_Exercise directions_
Pictures aside, every line of the listing should be given again exactly.

_Exercise input_
╔══

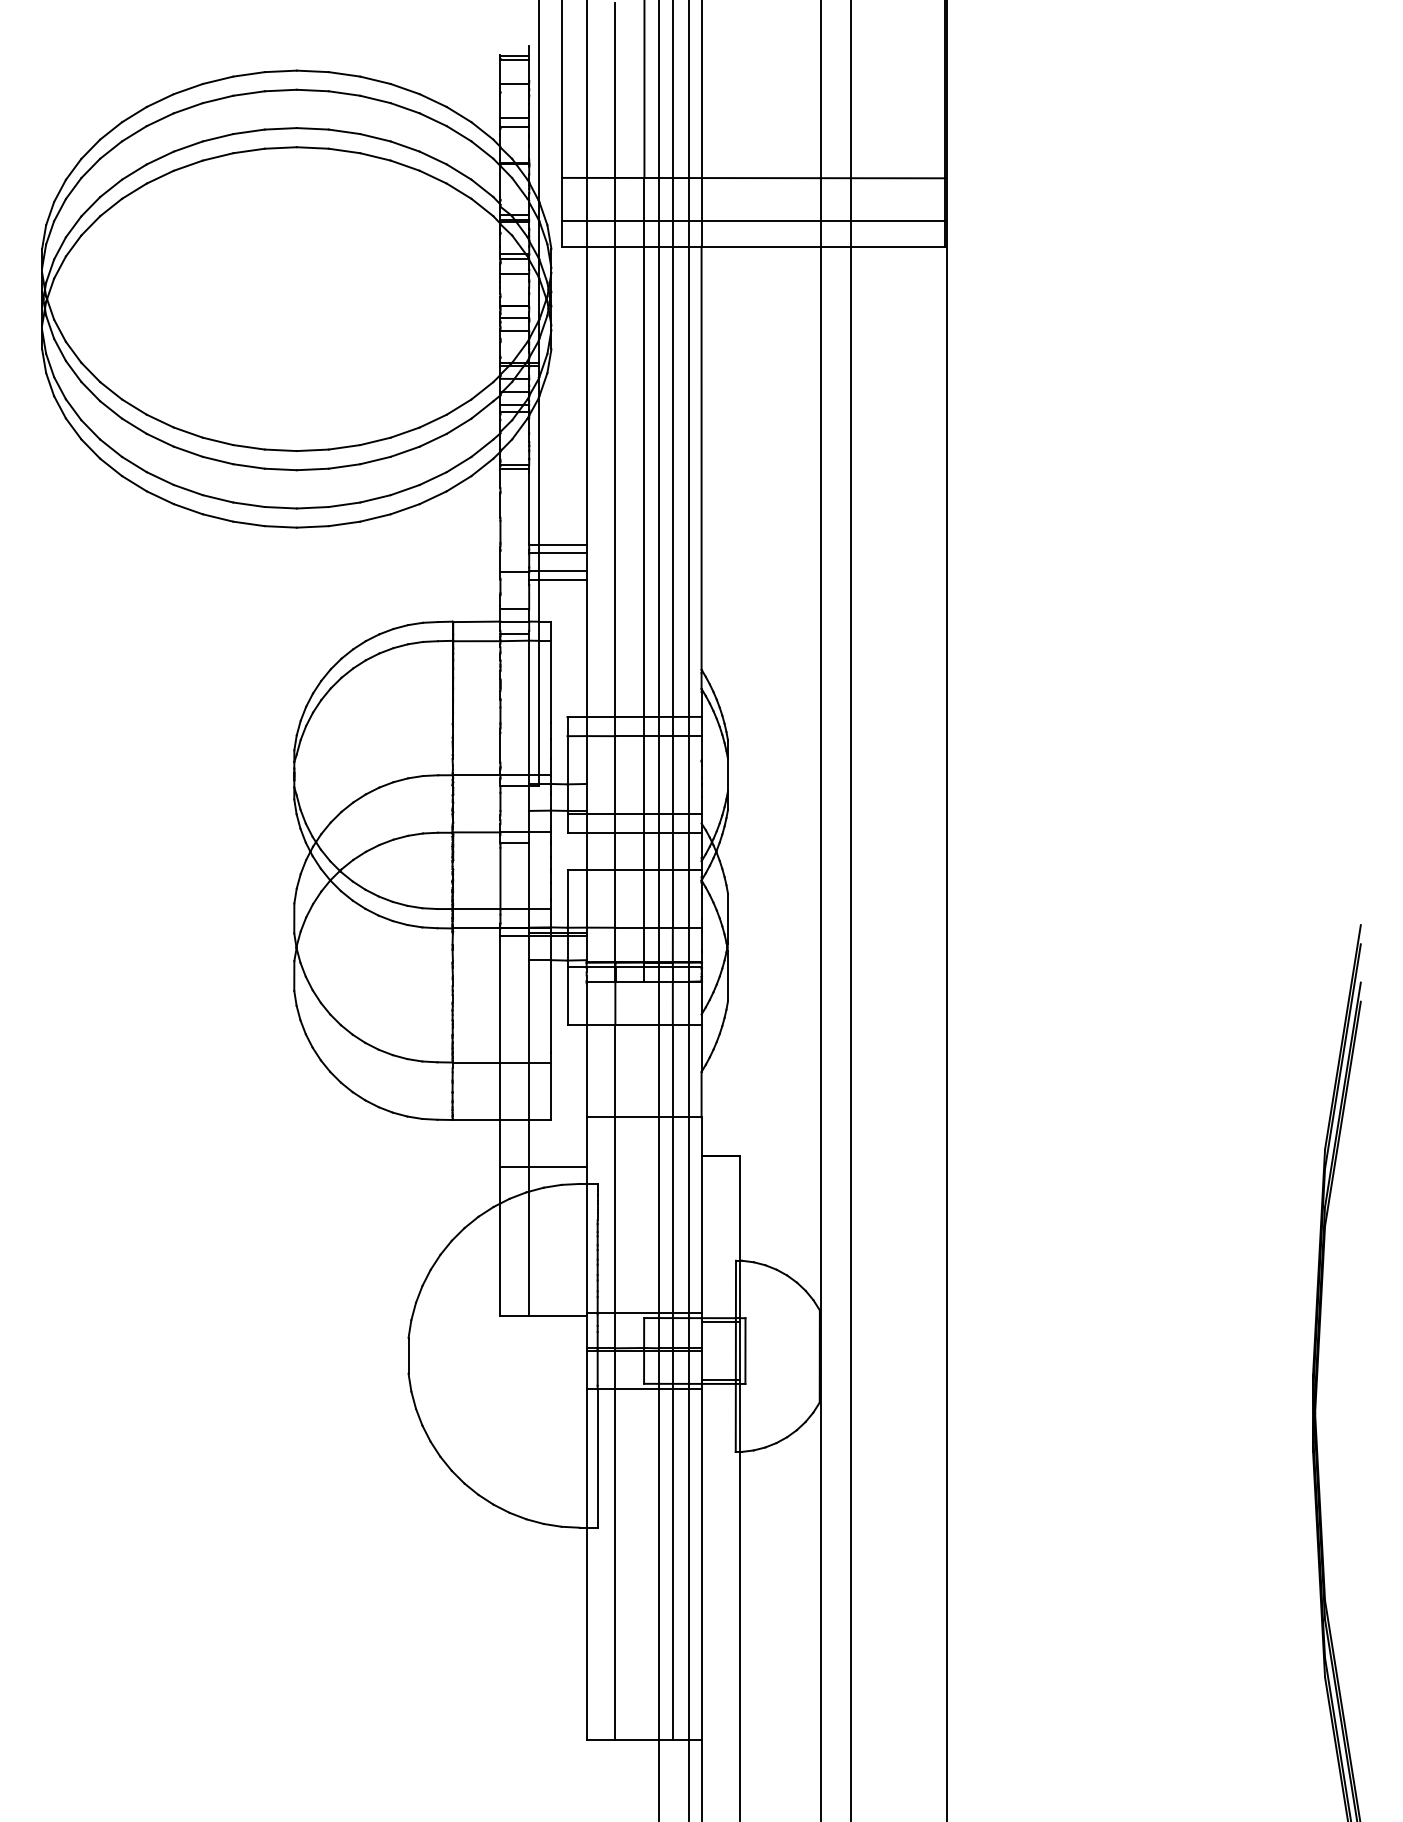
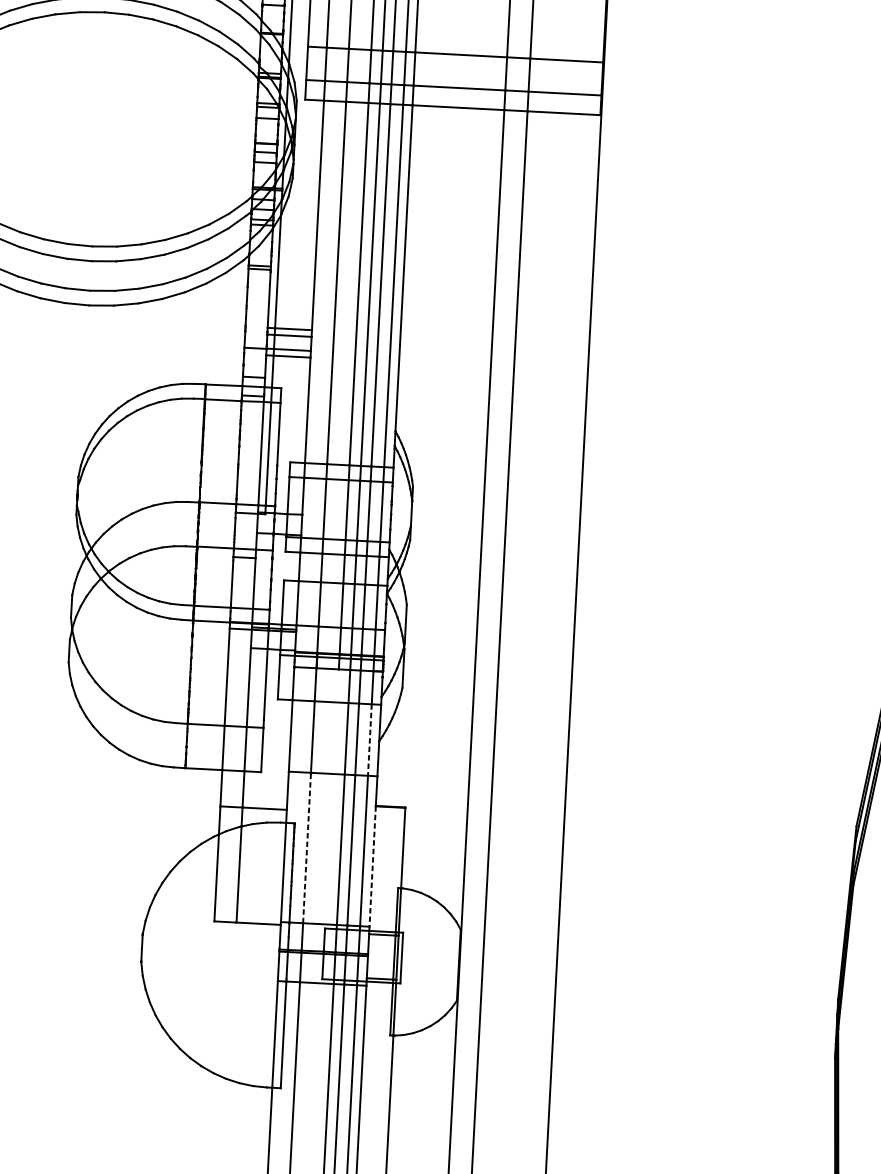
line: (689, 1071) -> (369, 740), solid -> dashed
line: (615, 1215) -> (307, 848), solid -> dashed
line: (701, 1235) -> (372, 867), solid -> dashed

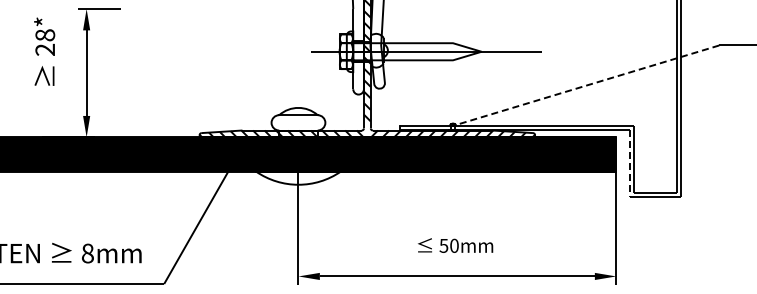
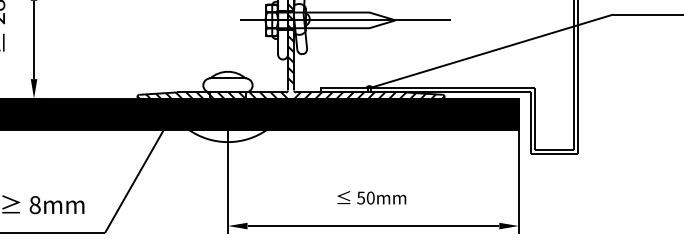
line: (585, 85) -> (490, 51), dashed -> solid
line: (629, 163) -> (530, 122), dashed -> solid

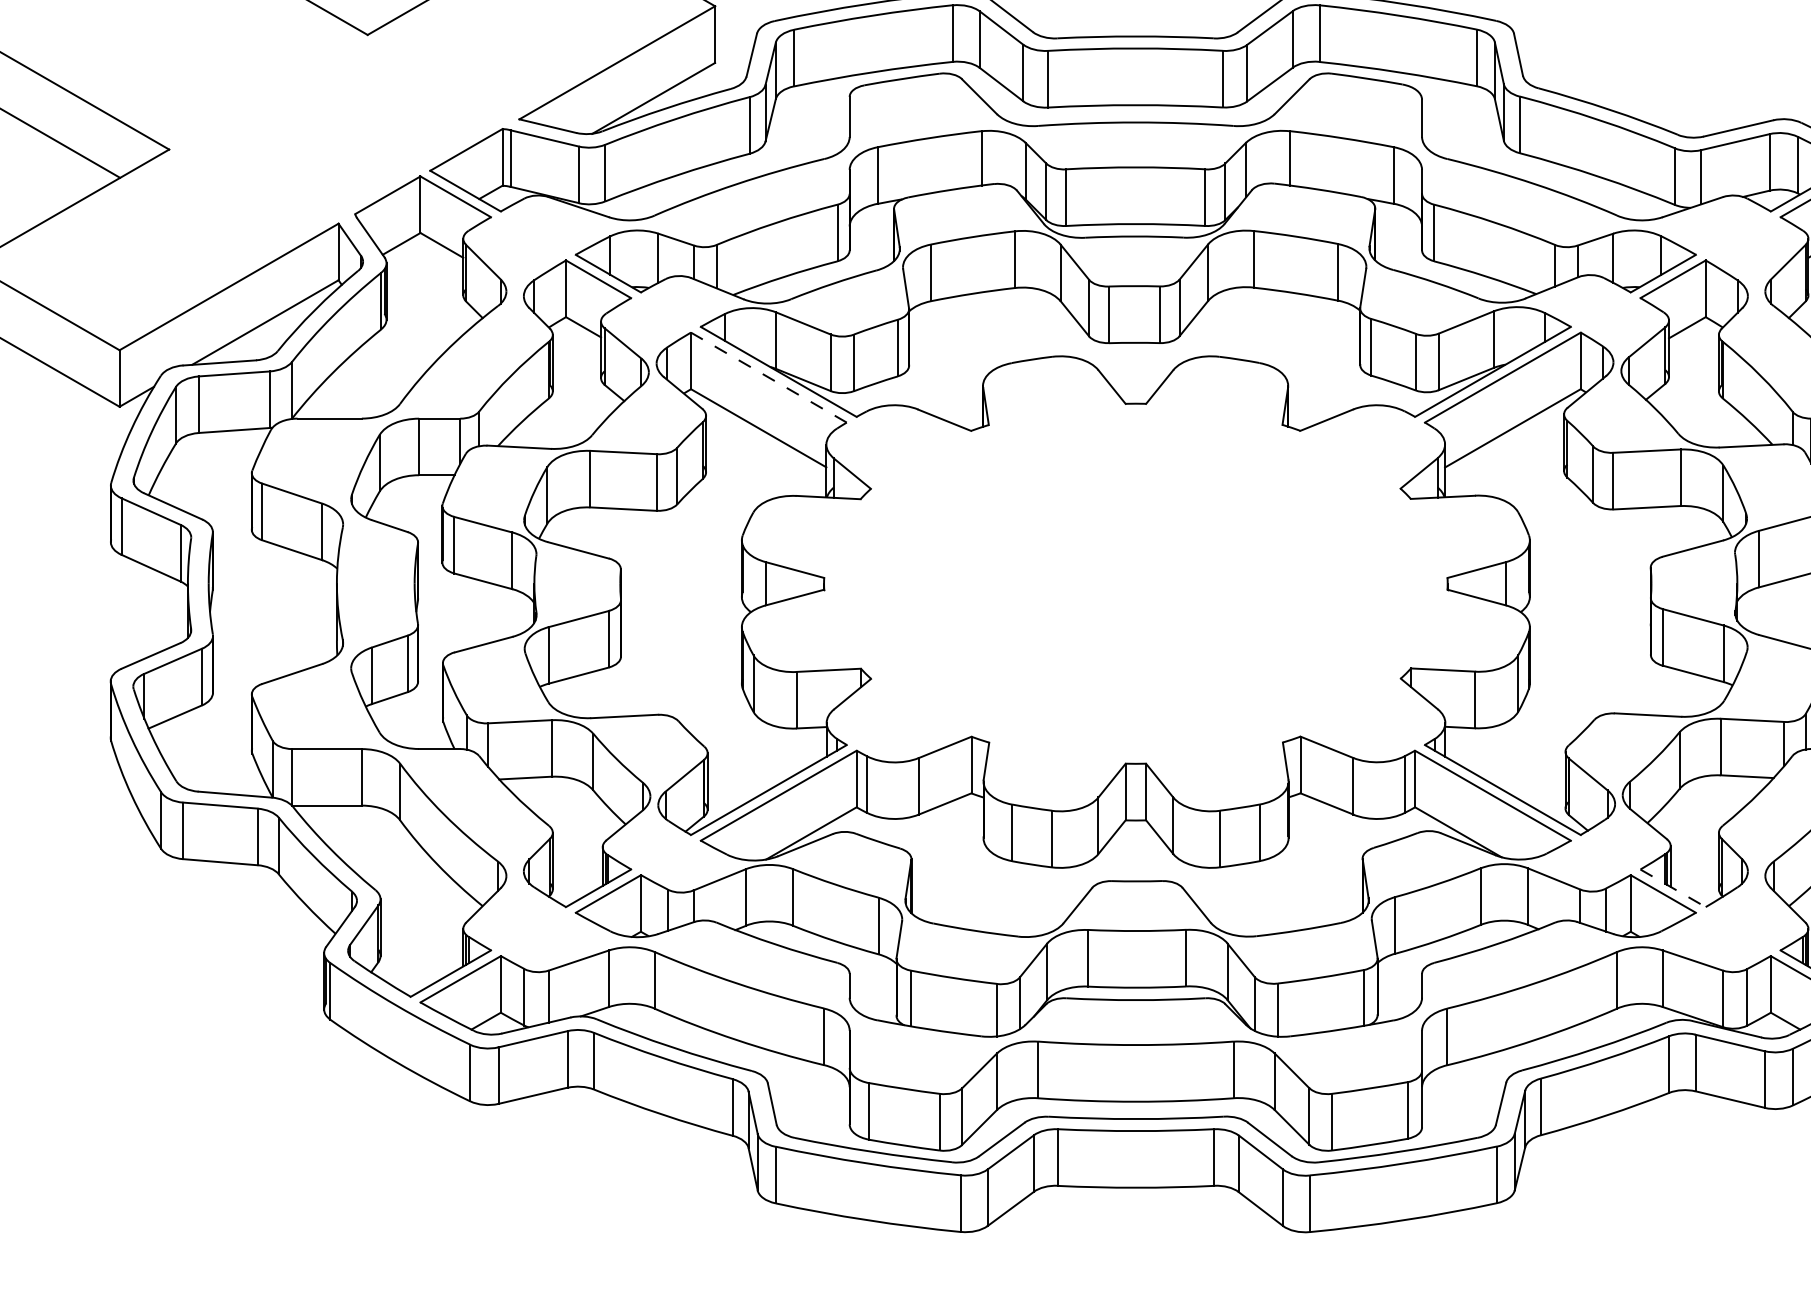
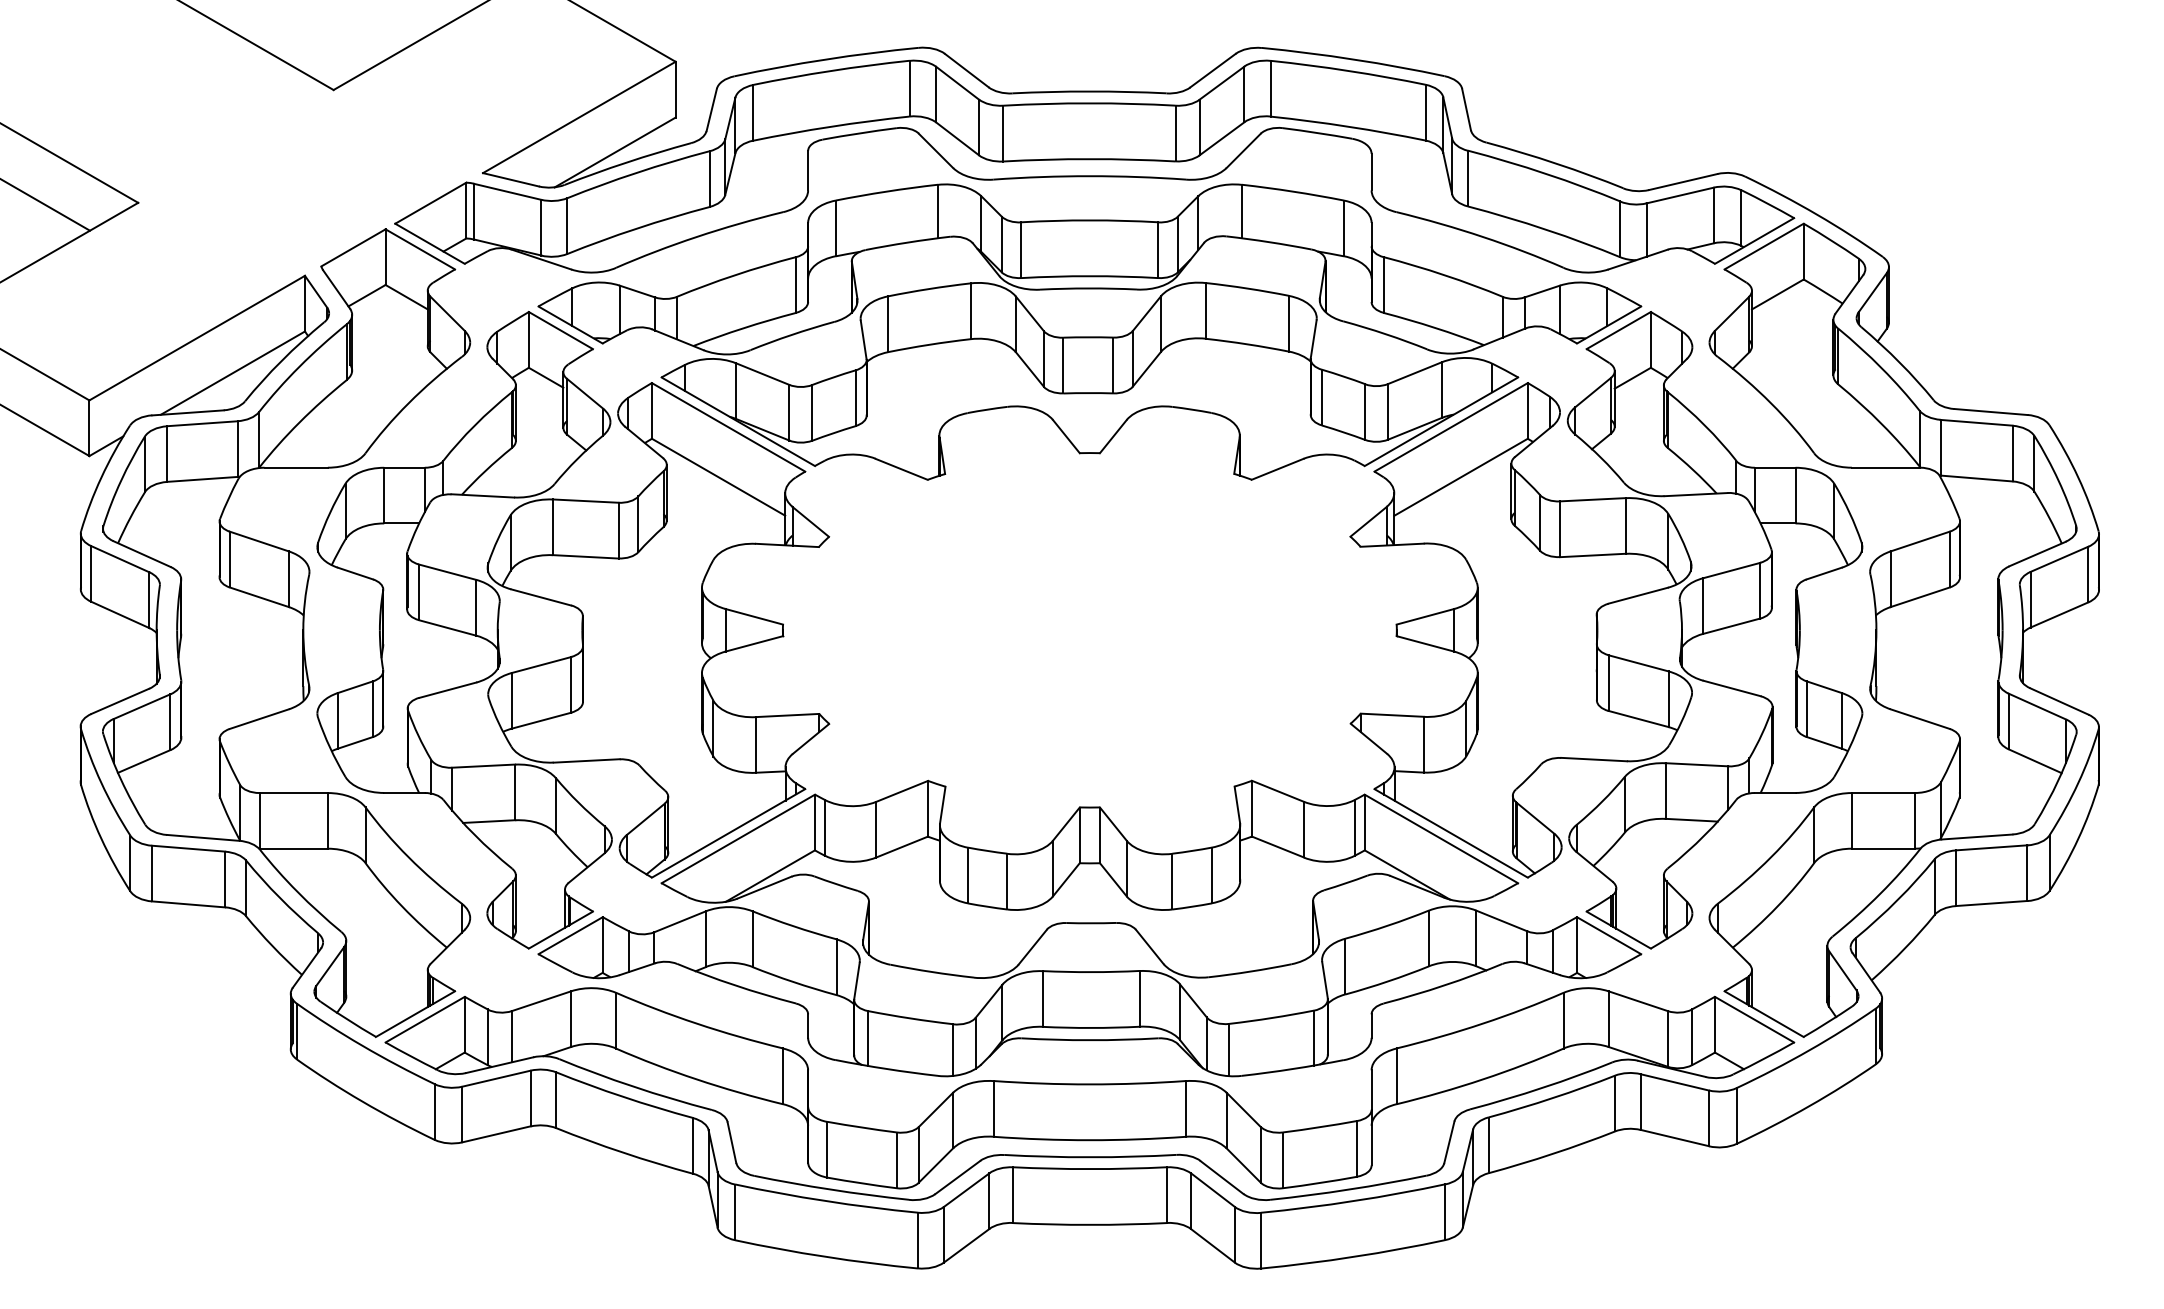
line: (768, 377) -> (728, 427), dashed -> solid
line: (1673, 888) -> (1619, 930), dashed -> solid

╚══

_Result of this task_
line: (689, 1071) -> (369, 740), solid -> dashed
line: (615, 1215) -> (307, 848), solid -> dashed
line: (701, 1235) -> (372, 867), solid -> dashed

line: (585, 85) -> (490, 51), dashed -> solid
line: (629, 163) -> (530, 122), dashed -> solid

line: (768, 377) -> (728, 427), dashed -> solid
line: (1673, 888) -> (1619, 930), dashed -> solid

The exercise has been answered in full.